┌─ SUPPLIED PASSAGE

I am using the confluent to import data from kafka to hive, trying to do the same thing as this: Bucket records based on time(kafka-hdfs-connector)
my sink config is like this:
{
"name":"yangfeiran_hive_sink_9",
"config":{
"connector.class":"io.confluent.connect.hdfs.HdfsSinkConnector",
"topics":"peoplet_people_1000",
"name":"yangfeiran_hive_sink_9",
"tasks.max":"1",
"hdfs.url":"hdfs://master:8020",
"flush.size":"3",
"partitioner.class":"io.confluent.connect.hdfs.partitioner.TimeBasedPartitioner",
"partition.duration.ms":"300000",
"path.format":"'year'=YYYY/'month'=MM/'day'=dd/'hour'=HH/'minute'=mm/",
"locale":"en",
"logs.dir":"/tmp/yangfeiran",
"topics.dir":"/tmp/yangfeiran",
"hive.integration":"true",
"hive.metastore.uris":"thrift://master:9083",
"schema.compatibility":"BACKWARD",
"hive.database":"yangfeiran",
"timezone": "UTC",
}
}
Everything works fine, I can see that data is in the hdfs, the table is created in the hive, except when I am using "select * from yang" to check if the data is already in hive.

└─
┌─ EXERCISE MATERIALS

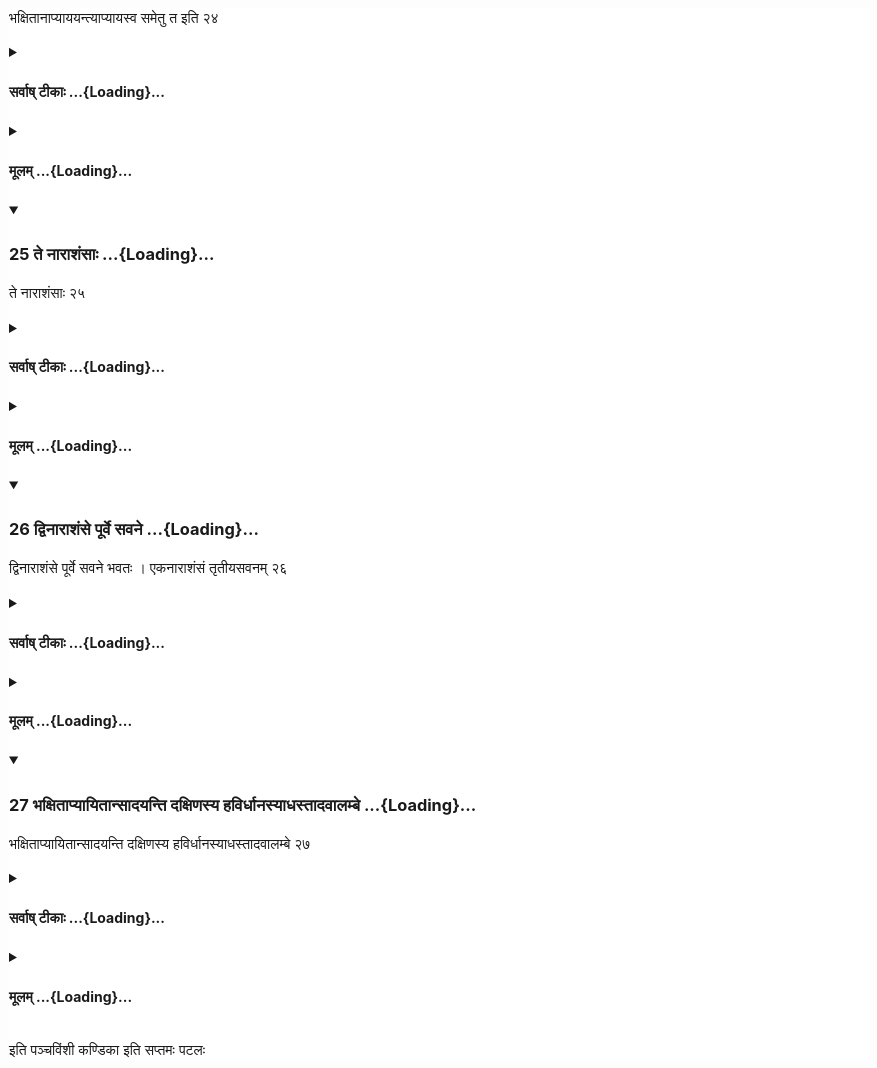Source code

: भक्षितानाप्याययन्त्याप्यायस्व समेतु त इति २४
</details>
</div>
<div class="js_include collapsed" newlevelforh1="4" title="सर्वाष् टीकाः" unfilled url="/vedAH_yajuH/taittirIyam/sUtram/ApastambaH/shrautam/sarvASh_TIkAH/12/25/24_bhaxitAnApyAyayantyApyAyasva_sametu_ta.md">
<details><summary><h4>सर्वाष् टीकाः ...{Loading}...</h4></summary></details>
</div>
<div class="js_include collapsed" newlevelforh1="4" title="मूलम्" unfilled url="/vedAH_yajuH/taittirIyam/sUtram/ApastambaH/shrautam/mUlam/12/25/24_bhaxitAnApyAyayantyApyAyasva_sametu_ta.md">
<details><summary><h4>मूलम् ...{Loading}...</h4></summary></details>
</div>
<div class="js_include" includetitle="true" newlevelforh1="3" unfilled url="/vedAH_yajuH/taittirIyam/sUtram/ApastambaH/shrautam/vishvAsa-prastutiH/12/25/25_te_nArAshaMsAH.md">
<details open><summary><h3>25 ते नाराशंसाः ...{Loading}...</h3></summary>

ते नाराशंसाः २५
</details>
</div>
<div class="js_include collapsed" newlevelforh1="4" title="सर्वाष् टीकाः" unfilled url="/vedAH_yajuH/taittirIyam/sUtram/ApastambaH/shrautam/sarvASh_TIkAH/12/25/25_te_nArAshaMsAH.md">
<details><summary><h4>सर्वाष् टीकाः ...{Loading}...</h4></summary></details>
</div>
<div class="js_include collapsed" newlevelforh1="4" title="मूलम्" unfilled url="/vedAH_yajuH/taittirIyam/sUtram/ApastambaH/shrautam/mUlam/12/25/25_te_nArAshaMsAH.md">
<details><summary><h4>मूलम् ...{Loading}...</h4></summary></details>
</div>
<div class="js_include" includetitle="true" newlevelforh1="3" unfilled url="/vedAH_yajuH/taittirIyam/sUtram/ApastambaH/shrautam/vishvAsa-prastutiH/12/25/26_dvinArAshaMse_pUrve_savane.md">
<details open><summary><h3>26 द्विनाराशंसे पूर्वे सवने ...{Loading}...</h3></summary>

द्विनाराशंसे पूर्वे सवने भवतः । एकनाराशंसं तृतीयसवनम् २६
</details>
</div>
<div class="js_include collapsed" newlevelforh1="4" title="सर्वाष् टीकाः" unfilled url="/vedAH_yajuH/taittirIyam/sUtram/ApastambaH/shrautam/sarvASh_TIkAH/12/25/26_dvinArAshaMse_pUrve_savane.md">
<details><summary><h4>सर्वाष् टीकाः ...{Loading}...</h4></summary></details>
</div>
<div class="js_include collapsed" newlevelforh1="4" title="मूलम्" unfilled url="/vedAH_yajuH/taittirIyam/sUtram/ApastambaH/shrautam/mUlam/12/25/26_dvinArAshaMse_pUrve_savane.md">
<details><summary><h4>मूलम् ...{Loading}...</h4></summary></details>
</div>
<div class="js_include" includetitle="true" newlevelforh1="3" unfilled url="/vedAH_yajuH/taittirIyam/sUtram/ApastambaH/shrautam/vishvAsa-prastutiH/12/25/27_bhaxitApyAyitAnsAdayanti_daxiNasya_havirdhAnasyAdhastAdavAlambe.md">
<details open><summary><h3>27 भक्षिताप्यायितान्सादयन्ति दक्षिणस्य हविर्धानस्याधस्तादवालम्बे ...{Loading}...</h3></summary>

भक्षिताप्यायितान्सादयन्ति दक्षिणस्य हविर्धानस्याधस्तादवालम्बे २७
</details>
</div>
<div class="js_include collapsed" newlevelforh1="4" title="सर्वाष् टीकाः" unfilled url="/vedAH_yajuH/taittirIyam/sUtram/ApastambaH/shrautam/sarvASh_TIkAH/12/25/27_bhaxitApyAyitAnsAdayanti_daxiNasya_havirdhAnasyAdhastAdavAlambe.md">
<details><summary><h4>सर्वाष् टीकाः ...{Loading}...</h4></summary></details>
</div>
<div class="js_include collapsed" newlevelforh1="4" title="मूलम्" unfilled url="/vedAH_yajuH/taittirIyam/sUtram/ApastambaH/shrautam/mUlam/12/25/27_bhaxitApyAyitAnsAdayanti_daxiNasya_havirdhAnasyAdhastAdavAlambe.md">
<details><summary><h4>मूलम् ...{Loading}...</h4></summary></details>
</div>

  
इति पञ्चविंशी कण्डिका 
इति सप्तमः पटलः
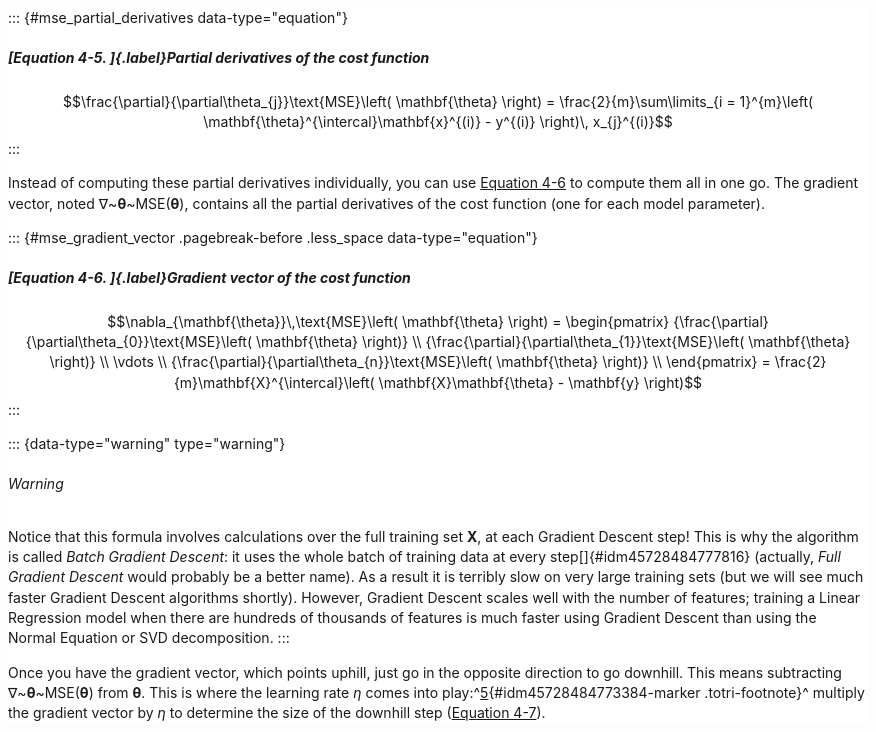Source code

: ::: {#mse_partial_derivatives data-type="equation"}
##### [Equation 4-5. ]{.label}Partial derivatives of the cost function

$$\frac{\partial}{\partial\theta_{j}}\text{MSE}\left( \mathbf{\theta} \right) = \frac{2}{m}\sum\limits_{i = 1}^{m}\left( \mathbf{\theta}^{\intercal}\mathbf{x}^{(i)} - y^{(i)} \right)\, x_{j}^{(i)}$$
:::

Instead of computing these partial derivatives individually, you can use
[Equation
4-6](https://learning.oreilly.com/library/view/hands-on-machine-learning/9781492032632/ch04.html#mse_gradient_vector)
to compute them all in one go. The gradient vector, noted
∇~**θ**~MSE(**θ**), contains all the partial derivatives of the cost
function (one for each model parameter).

::: {#mse_gradient_vector .pagebreak-before .less_space data-type="equation"}
##### [Equation 4-6. ]{.label}Gradient vector of the cost function

$$\nabla_{\mathbf{\theta}}\,\text{MSE}\left( \mathbf{\theta} \right) = \begin{pmatrix}
{\frac{\partial}{\partial\theta_{0}}\text{MSE}\left( \mathbf{\theta} \right)} \\
{\frac{\partial}{\partial\theta_{1}}\text{MSE}\left( \mathbf{\theta} \right)} \\
 \vdots \\
{\frac{\partial}{\partial\theta_{n}}\text{MSE}\left( \mathbf{\theta} \right)} \\
\end{pmatrix} = \frac{2}{m}\mathbf{X}^{\intercal}\left( \mathbf{X}\mathbf{\theta} - \mathbf{y} \right)$$
:::

::: {data-type="warning" type="warning"}
###### Warning

Notice that this formula involves calculations over the full training
set **X**, at each Gradient Descent step! This is why the algorithm is
called *Batch Gradient Descent*: it uses the whole batch of training
data at every step[]{#idm45728484777816} (actually, *Full Gradient
Descent* would probably be a better name). As a result it is terribly
slow on very large training sets (but we will see much faster Gradient
Descent algorithms shortly). However, Gradient Descent scales well with
the number of features; training a Linear Regression model when there
are hundreds of thousands of features is much faster using Gradient
Descent than using the Normal Equation or SVD decomposition.
:::

Once you have the gradient vector, which points uphill, just go in the
opposite direction to go downhill. This means subtracting
∇~**θ**~MSE(**θ**) from **θ**. This is where the learning rate *η* comes
into
play:^[5](https://learning.oreilly.com/library/view/hands-on-machine-learning/9781492032632/ch04.html#idm45728484773384){#idm45728484773384-marker
.totri-footnote}^ multiply the gradient vector by *η* to determine the
size of the downhill step ([Equation
4-7](https://learning.oreilly.com/library/view/hands-on-machine-learning/9781492032632/ch04.html#gradient_descent_step)).

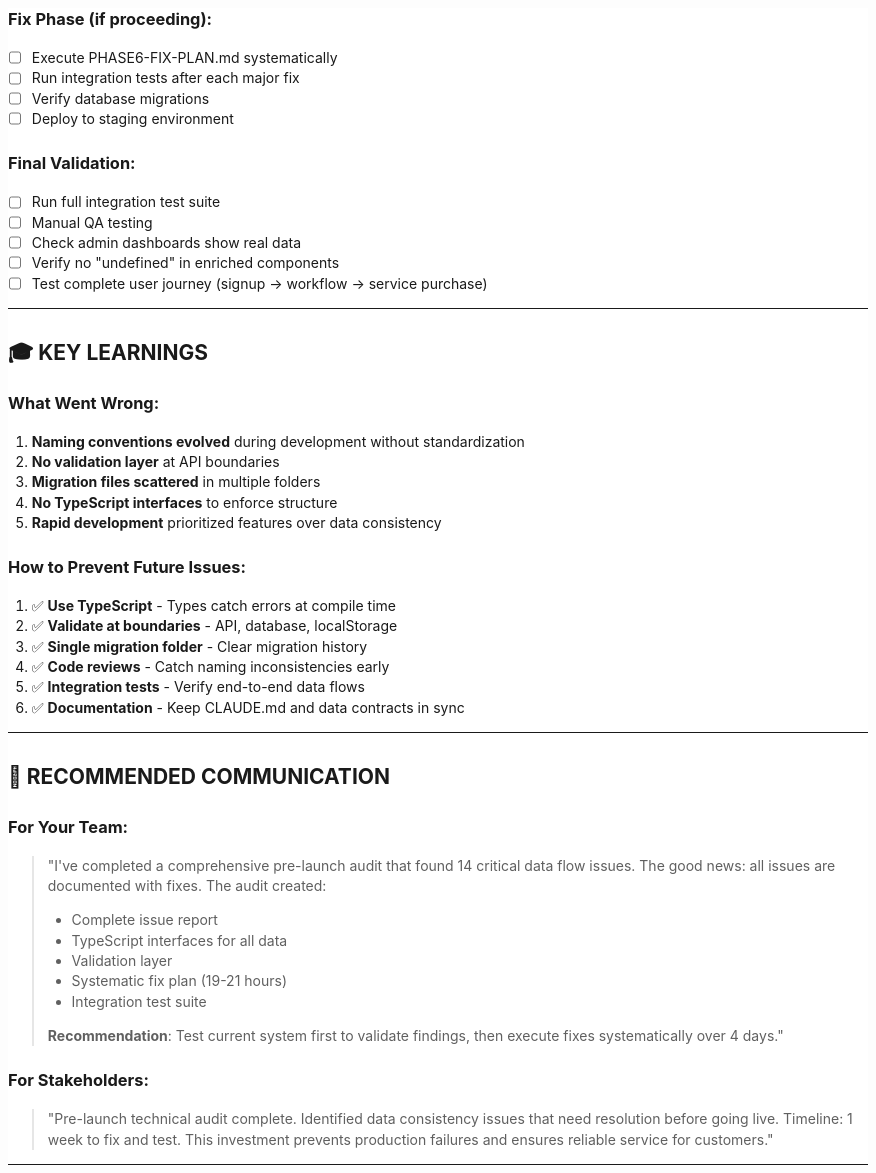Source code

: ### Fix Phase (if proceeding):
- [ ] Execute PHASE6-FIX-PLAN.md systematically
- [ ] Run integration tests after each major fix
- [ ] Verify database migrations
- [ ] Deploy to staging environment

### Final Validation:
- [ ] Run full integration test suite
- [ ] Manual QA testing
- [ ] Check admin dashboards show real data
- [ ] Verify no "undefined" in enriched components
- [ ] Test complete user journey (signup → workflow → service purchase)

---

## 🎓 KEY LEARNINGS

### What Went Wrong:
1. **Naming conventions evolved** during development without standardization
2. **No validation layer** at API boundaries
3. **Migration files scattered** in multiple folders
4. **No TypeScript interfaces** to enforce structure
5. **Rapid development** prioritized features over data consistency

### How to Prevent Future Issues:
1. ✅ **Use TypeScript** - Types catch errors at compile time
2. ✅ **Validate at boundaries** - API, database, localStorage
3. ✅ **Single migration folder** - Clear migration history
4. ✅ **Code reviews** - Catch naming inconsistencies early
5. ✅ **Integration tests** - Verify end-to-end data flows
6. ✅ **Documentation** - Keep CLAUDE.md and data contracts in sync

---

## 💬 RECOMMENDED COMMUNICATION

### For Your Team:
> "I've completed a comprehensive pre-launch audit that found 14 critical data flow issues. The good news: all issues are documented with fixes. The audit created:
> - Complete issue report
> - TypeScript interfaces for all data
> - Validation layer
> - Systematic fix plan (19-21 hours)
> - Integration test suite
>
> **Recommendation**: Test current system first to validate findings, then execute fixes systematically over 4 days."

### For Stakeholders:
> "Pre-launch technical audit complete. Identified data consistency issues that need resolution before going live. Timeline: 1 week to fix and test. This investment prevents production failures and ensures reliable service for customers."

---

└─

COMPLETE THE FOLLOWING
1) Rename "collapsed" to "folded" in the saved entries, covering everything from the start of the entries down to the line containing "<details open><summary><h3>26 द्विनाराशंसे", and leave the pictures out of your answer.
2) Go on with the post about sinking Kafka data into Hive, beginning right after its final sentence.

RESULTS BY TASK
1)
Source code

: भक्षितानाप्याययन्त्याप्यायस्व समेतु त इति २४
</details>
</div>
<div class="js_include folded" newlevelforh1="4" title="सर्वाष् टीकाः" unfilled url="/vedAH_yajuH/taittirIyam/sUtram/ApastambaH/shrautam/sarvASh_TIkAH/12/25/24_bhaxitAnApyAyayantyApyAyasva_sametu_ta.md">
<details><summary><h4>सर्वाष् टीकाः ...{Loading}...</h4></summary></details>
</div>
<div class="js_include folded" newlevelforh1="4" title="मूलम्" unfilled url="/vedAH_yajuH/taittirIyam/sUtram/ApastambaH/shrautam/mUlam/12/25/24_bhaxitAnApyAyayantyApyAyasva_sametu_ta.md">
<details><summary><h4>मूलम् ...{Loading}...</h4></summary></details>
</div>
<div class="js_include" includetitle="true" newlevelforh1="3" unfilled url="/vedAH_yajuH/taittirIyam/sUtram/ApastambaH/shrautam/vishvAsa-prastutiH/12/25/25_te_nArAshaMsAH.md">
<details open><summary><h3>25 ते नाराशंसाः ...{Loading}...</h3></summary>

ते नाराशंसाः २५
</details>
</div>
<div class="js_include folded" newlevelforh1="4" title="सर्वाष् टीकाः" unfilled url="/vedAH_yajuH/taittirIyam/sUtram/ApastambaH/shrautam/sarvASh_TIkAH/12/25/25_te_nArAshaMsAH.md">
<details><summary><h4>सर्वाष् टीकाः ...{Loading}...</h4></summary></details>
</div>
<div class="js_include folded" newlevelforh1="4" title="मूलम्" unfilled url="/vedAH_yajuH/taittirIyam/sUtram/ApastambaH/shrautam/mUlam/12/25/25_te_nArAshaMsAH.md">
<details><summary><h4>मूलम् ...{Loading}...</h4></summary></details>
</div>
<div class="js_include" includetitle="true" newlevelforh1="3" unfilled url="/vedAH_yajuH/taittirIyam/sUtram/ApastambaH/shrautam/vishvAsa-prastutiH/12/25/26_dvinArAshaMse_pUrve_savane.md">
<details open><summary><h3>26 द्विनाराशंसे पूर्वे सवने ...{Loading}...</h3></summary>

2)
It prints the error:
FAILED: SemanticException Unable to determine if hdfs://master:8020/tmp/yangfeiran/peoplet_people_1000 is encrypted: java.lang.IllegalArgumentException: Wrong FS: hdfs://master:8020/tmp/yangfeiran/peoplet_people_1000, expected: hdfs://nsstargate
How to solve this problem?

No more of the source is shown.